### 页面文字:
....

汉字本义考辨对于训诂文字、古籍校勘以及字义的引申研究有重要意义。关于“川”字的本义学界仍有争论,主要都集中于“河流”“河岸”两种不同说法。“川”字的甲骨文象水形,在《说文解字》《管子·度地》《楚辞章句》中指出“川”字的本义为“河流”。此外,有部分学者认为甲骨文中的“川”字,中间两条虚线为虚指,两边的实线应为所指,即“两岸夹水”,由此推断为“河岸”,该说法均有悖事实,仍需考证。

一、从汉字构形看“川”字本义

“川”字由于表意较为具体,其汉字构形从有文字记载的甲骨文时代以来并没有发生巨变,从稳定的字形结构出发可以探求其本义。汉字起源于以象形文字为基础的表意文字,是最古老的书写系统,是形、音、义的有机统一。最初的文字符号是根据所指内容刻画出来的,汉字构形往往与表达的意思直接相关。汉字的字形是以它所记录意义内容为直接来源,因此通过对汉字字形的分析来探究汉字的本义也是最直接、最重要的方法。

在“川”字的字义考辨方面,历来学界对“川”的本义及引申义解释都是莫衷一是的,尽管在“川”象“水”形方面观点达成一致,但针对其本义是“河流”还是“河岸”仍有争论。“川”字的甲骨文象水形,为:    (出自甲骨文前4.13.3合10161宝组),中间的虚线指代河流,两边的实线指代“河岸”。《说文解字》中将“川”解释为“贯穿通流水也”[1];罗振玉有“象有畔岸而水在中”[2]的解释;另在《楚辞章句》中的王逸对其解释为:“流源为川”[3]。由此观之,绝大多数学者认为“川”字的本义为“河流”。

....

### 条目列表:
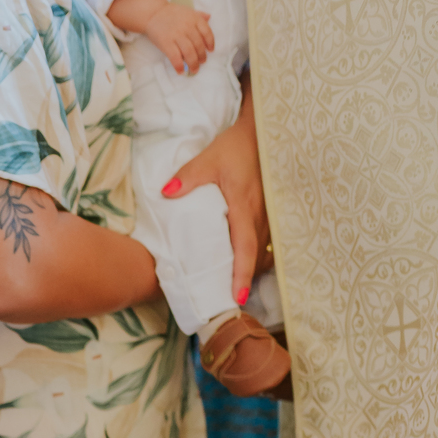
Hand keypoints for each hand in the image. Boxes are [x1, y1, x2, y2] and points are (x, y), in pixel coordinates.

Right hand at [145, 2, 214, 73]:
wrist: (153, 13)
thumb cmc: (171, 13)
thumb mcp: (187, 11)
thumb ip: (198, 15)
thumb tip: (209, 17)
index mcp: (194, 18)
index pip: (207, 32)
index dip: (210, 43)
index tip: (210, 51)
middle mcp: (187, 26)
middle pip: (198, 45)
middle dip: (201, 56)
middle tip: (201, 63)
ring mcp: (177, 35)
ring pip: (189, 52)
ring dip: (193, 63)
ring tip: (194, 69)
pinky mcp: (166, 43)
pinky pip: (175, 57)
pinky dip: (179, 66)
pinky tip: (181, 71)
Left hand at [161, 79, 270, 305]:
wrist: (263, 133)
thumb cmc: (236, 147)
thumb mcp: (210, 158)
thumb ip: (188, 176)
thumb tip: (166, 193)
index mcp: (245, 207)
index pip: (245, 247)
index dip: (241, 273)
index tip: (237, 296)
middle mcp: (261, 216)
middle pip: (255, 258)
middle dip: (244, 282)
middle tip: (228, 304)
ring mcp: (269, 217)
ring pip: (262, 253)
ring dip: (250, 272)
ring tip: (233, 291)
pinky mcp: (272, 215)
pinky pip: (265, 244)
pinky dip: (256, 259)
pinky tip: (244, 268)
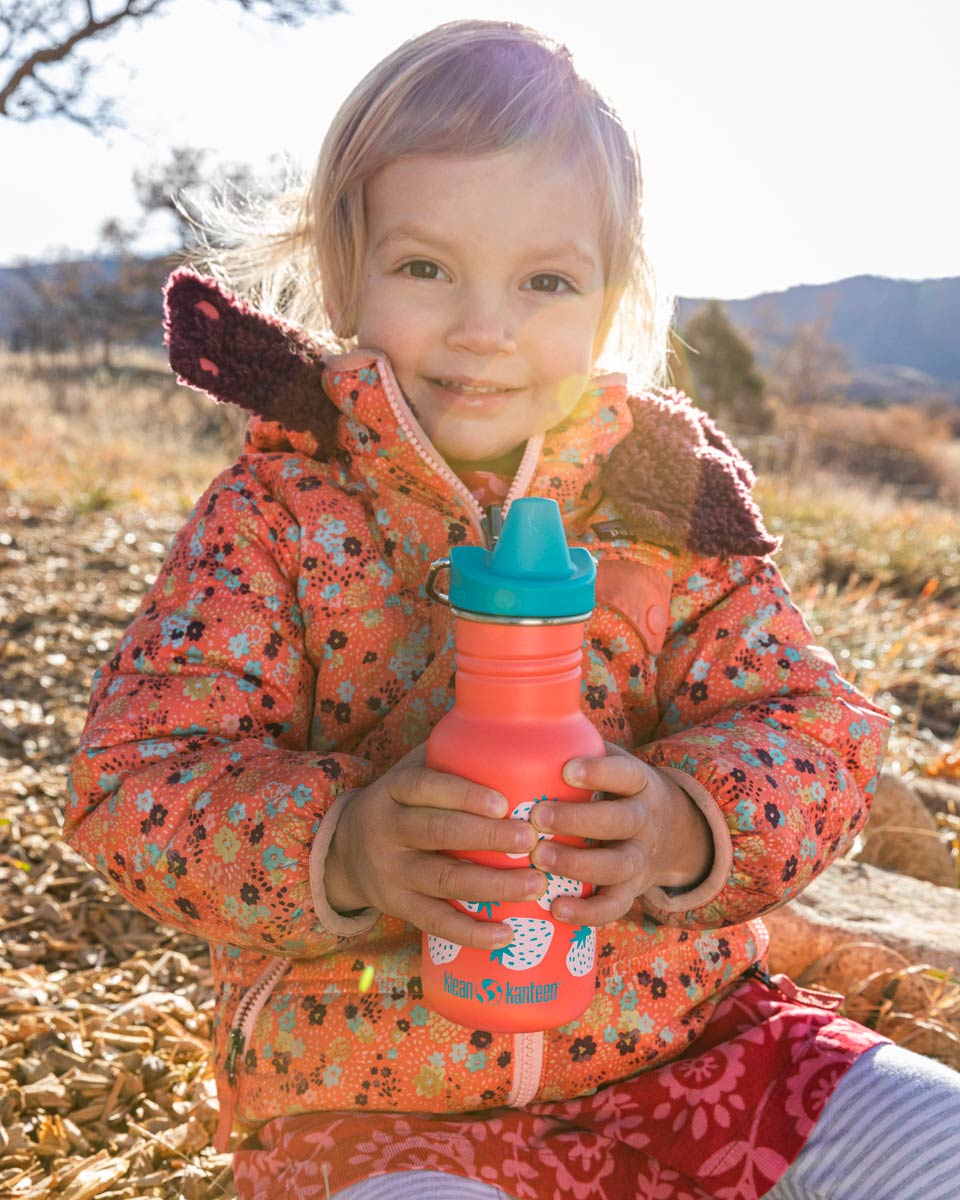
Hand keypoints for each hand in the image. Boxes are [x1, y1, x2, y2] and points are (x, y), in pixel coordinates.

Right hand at [325, 743, 542, 950]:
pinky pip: (435, 921)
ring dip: (492, 885)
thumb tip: (512, 730)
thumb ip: (447, 756)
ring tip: (535, 886)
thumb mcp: (408, 773)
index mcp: (393, 790)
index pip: (425, 787)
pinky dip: (471, 931)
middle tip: (531, 840)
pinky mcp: (397, 906)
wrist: (344, 853)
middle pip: (438, 833)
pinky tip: (506, 934)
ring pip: (442, 880)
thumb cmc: (400, 804)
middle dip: (487, 838)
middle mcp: (387, 830)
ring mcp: (390, 872)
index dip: (463, 794)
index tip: (504, 802)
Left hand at [528, 742, 713, 927]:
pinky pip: (615, 906)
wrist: (672, 834)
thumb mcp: (614, 764)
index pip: (625, 774)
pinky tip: (556, 909)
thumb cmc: (619, 790)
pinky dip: (588, 913)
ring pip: (617, 865)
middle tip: (537, 816)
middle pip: (619, 821)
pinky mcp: (632, 890)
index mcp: (639, 783)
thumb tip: (527, 719)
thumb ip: (581, 747)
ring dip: (578, 864)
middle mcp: (645, 820)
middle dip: (577, 820)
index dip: (599, 772)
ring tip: (539, 858)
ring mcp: (641, 858)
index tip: (566, 768)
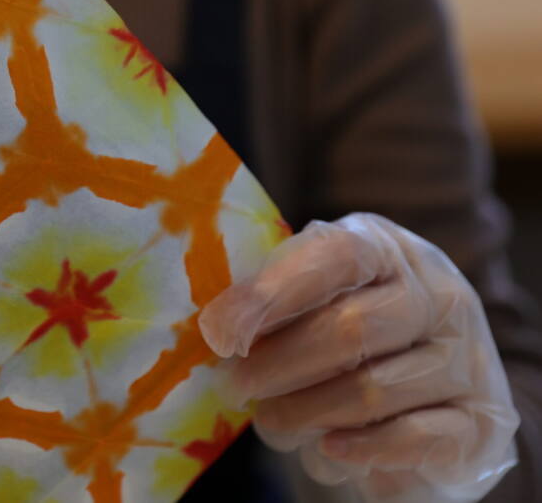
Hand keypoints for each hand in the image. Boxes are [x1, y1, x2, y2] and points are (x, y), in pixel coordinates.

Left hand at [200, 213, 519, 502]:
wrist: (430, 394)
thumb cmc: (348, 331)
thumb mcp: (314, 297)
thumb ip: (273, 299)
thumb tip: (217, 325)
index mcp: (387, 248)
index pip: (335, 256)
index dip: (270, 292)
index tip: (219, 331)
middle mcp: (438, 294)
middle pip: (349, 329)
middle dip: (278, 364)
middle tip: (233, 386)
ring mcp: (466, 356)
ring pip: (373, 388)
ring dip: (307, 411)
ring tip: (269, 421)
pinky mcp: (479, 419)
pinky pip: (415, 436)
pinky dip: (363, 446)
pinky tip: (327, 449)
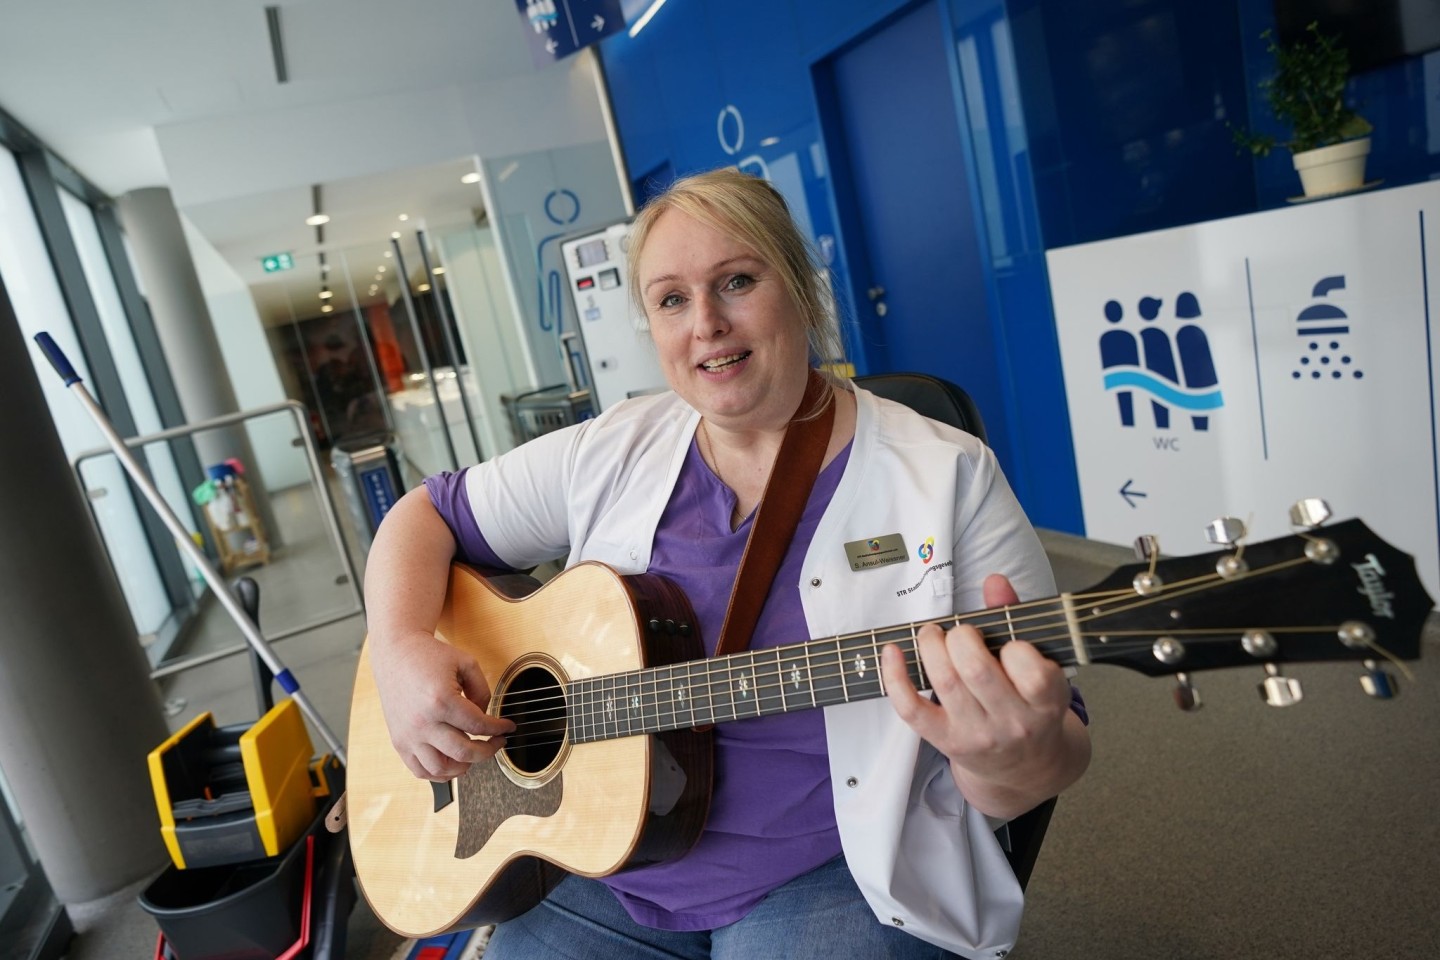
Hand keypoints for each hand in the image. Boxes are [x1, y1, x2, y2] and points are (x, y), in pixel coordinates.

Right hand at [369, 629, 514, 780]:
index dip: (499, 729)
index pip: (479, 726)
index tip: (508, 728)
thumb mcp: (466, 663)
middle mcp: (423, 722)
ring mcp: (409, 735)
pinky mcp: (399, 741)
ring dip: (464, 766)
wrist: (396, 653)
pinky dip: (439, 774)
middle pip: (464, 752)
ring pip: (441, 768)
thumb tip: (485, 718)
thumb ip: (482, 692)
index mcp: (441, 701)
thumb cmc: (430, 656)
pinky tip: (453, 763)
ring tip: (474, 755)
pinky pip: (420, 770)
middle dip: (488, 751)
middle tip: (496, 743)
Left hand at [880, 573, 1086, 817]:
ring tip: (932, 635)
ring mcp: (978, 735)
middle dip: (961, 638)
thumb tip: (994, 580)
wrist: (1027, 768)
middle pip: (975, 669)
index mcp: (1046, 701)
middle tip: (960, 634)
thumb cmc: (1031, 703)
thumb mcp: (1039, 666)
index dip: (1014, 647)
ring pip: (944, 682)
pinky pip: (912, 710)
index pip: (1030, 669)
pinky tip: (891, 651)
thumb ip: (1016, 618)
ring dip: (930, 646)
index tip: (1007, 644)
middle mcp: (1013, 722)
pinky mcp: (947, 742)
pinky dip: (895, 677)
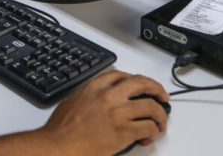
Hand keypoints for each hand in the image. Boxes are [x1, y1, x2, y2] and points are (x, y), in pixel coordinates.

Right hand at [39, 71, 169, 154]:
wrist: (59, 146)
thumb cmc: (61, 130)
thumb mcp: (72, 102)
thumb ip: (89, 97)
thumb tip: (99, 101)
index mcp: (94, 87)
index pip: (122, 76)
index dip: (137, 80)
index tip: (142, 86)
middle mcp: (108, 96)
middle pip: (141, 84)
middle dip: (156, 89)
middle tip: (162, 97)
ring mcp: (118, 113)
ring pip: (151, 106)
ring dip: (160, 115)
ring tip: (160, 124)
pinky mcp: (124, 131)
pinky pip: (148, 127)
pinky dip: (153, 132)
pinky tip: (148, 137)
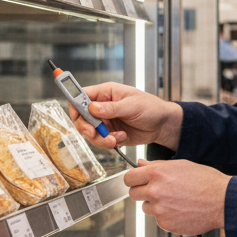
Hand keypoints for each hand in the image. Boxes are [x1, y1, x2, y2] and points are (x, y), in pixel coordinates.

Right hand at [68, 83, 183, 152]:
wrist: (162, 125)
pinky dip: (110, 143)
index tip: (76, 115)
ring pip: (90, 133)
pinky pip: (101, 141)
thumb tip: (92, 108)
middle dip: (87, 128)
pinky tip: (122, 138)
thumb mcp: (131, 105)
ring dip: (101, 139)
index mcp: (106, 93)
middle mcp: (102, 107)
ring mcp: (106, 121)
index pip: (81, 96)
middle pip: (81, 118)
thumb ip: (111, 108)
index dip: (75, 105)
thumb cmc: (151, 107)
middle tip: (94, 133)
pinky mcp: (111, 134)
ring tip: (115, 139)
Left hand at [124, 159, 228, 234]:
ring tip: (175, 201)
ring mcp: (160, 209)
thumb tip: (141, 164)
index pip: (129, 177)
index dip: (134, 179)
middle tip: (157, 192)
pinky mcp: (165, 223)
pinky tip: (180, 210)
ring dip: (155, 205)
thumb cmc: (206, 182)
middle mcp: (156, 191)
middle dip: (142, 192)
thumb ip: (157, 165)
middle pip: (133, 193)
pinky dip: (166, 216)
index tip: (137, 182)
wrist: (222, 201)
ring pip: (146, 207)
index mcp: (158, 173)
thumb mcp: (181, 165)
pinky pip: (158, 219)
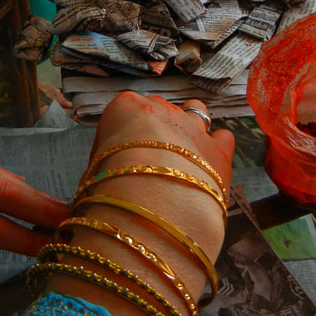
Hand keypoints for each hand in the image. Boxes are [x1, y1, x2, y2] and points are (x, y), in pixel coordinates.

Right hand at [47, 93, 233, 315]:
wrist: (153, 207)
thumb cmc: (111, 190)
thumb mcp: (92, 175)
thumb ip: (103, 166)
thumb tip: (106, 177)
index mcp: (126, 108)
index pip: (121, 114)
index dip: (116, 141)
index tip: (112, 163)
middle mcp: (162, 109)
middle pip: (158, 112)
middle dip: (153, 134)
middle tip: (146, 166)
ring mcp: (194, 127)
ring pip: (196, 112)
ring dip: (188, 130)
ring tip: (180, 159)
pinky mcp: (220, 151)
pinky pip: (223, 138)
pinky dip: (217, 149)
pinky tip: (208, 167)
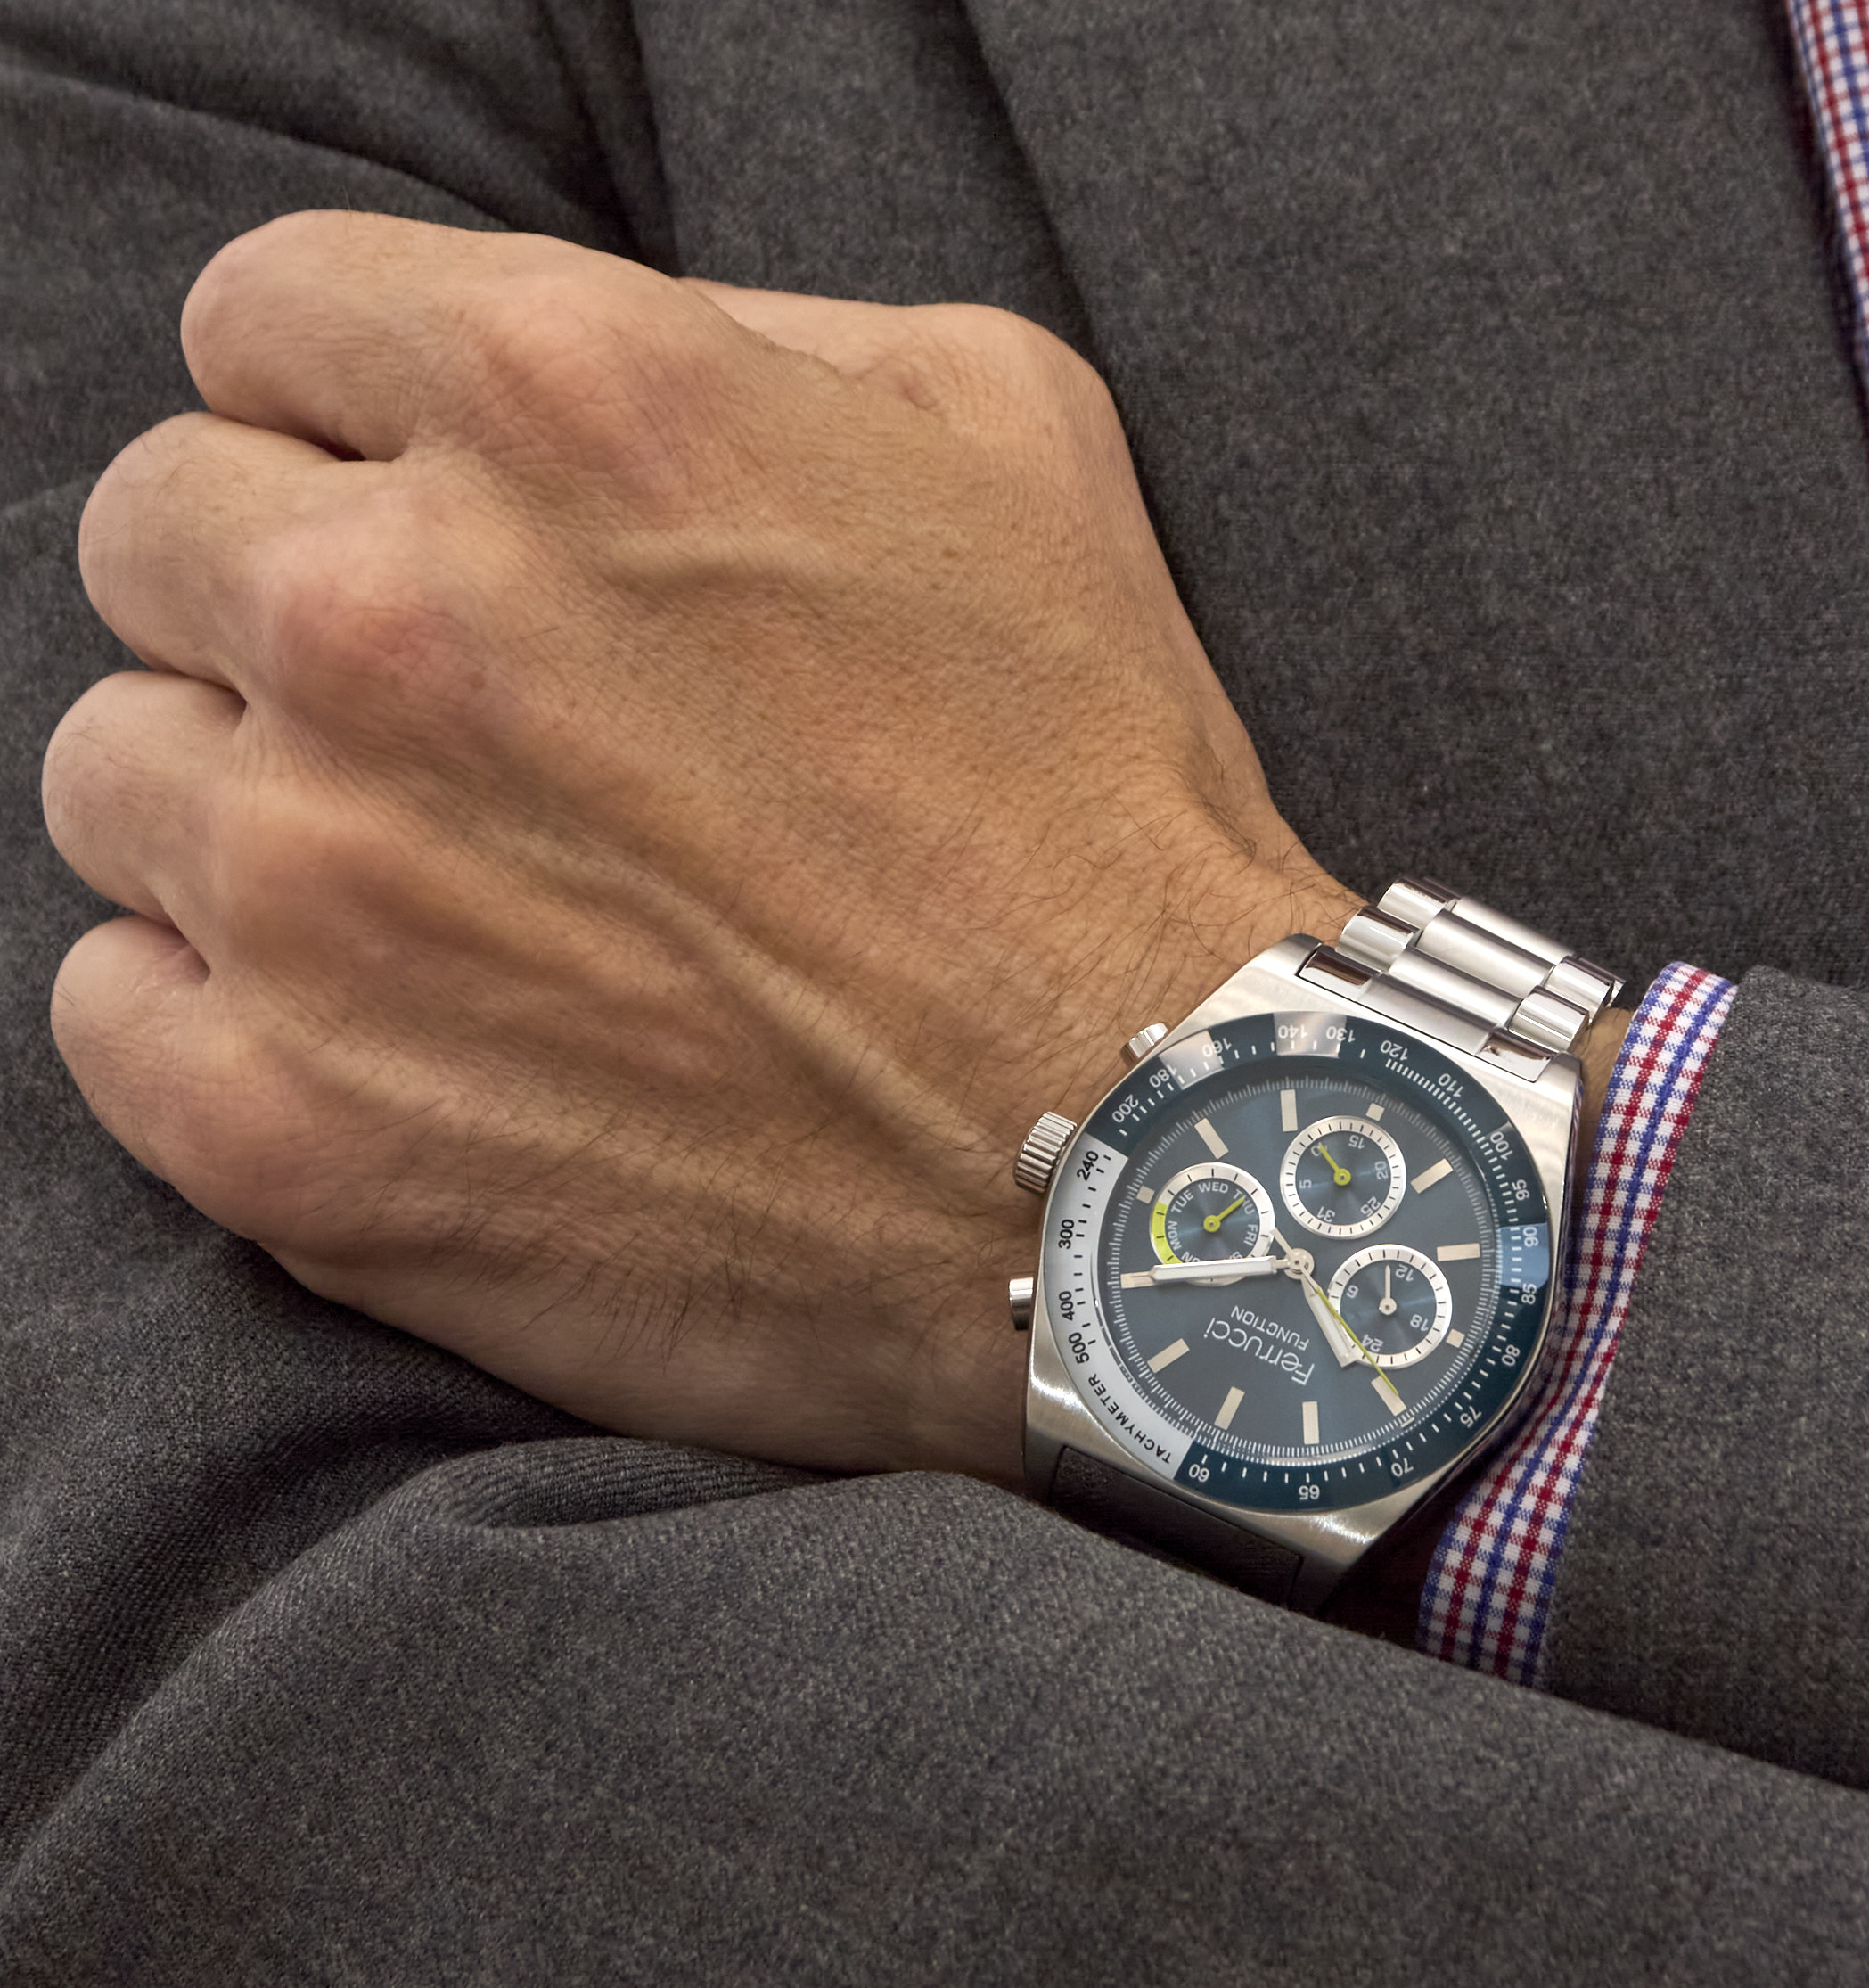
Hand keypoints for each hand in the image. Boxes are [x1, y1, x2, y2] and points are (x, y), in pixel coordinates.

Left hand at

....

在谈"川"字本义的页面文字里,《说文解字》怎样解释"川"?

### 练习解答:
《说文解字》把"川"解释为"贯穿通流水也"。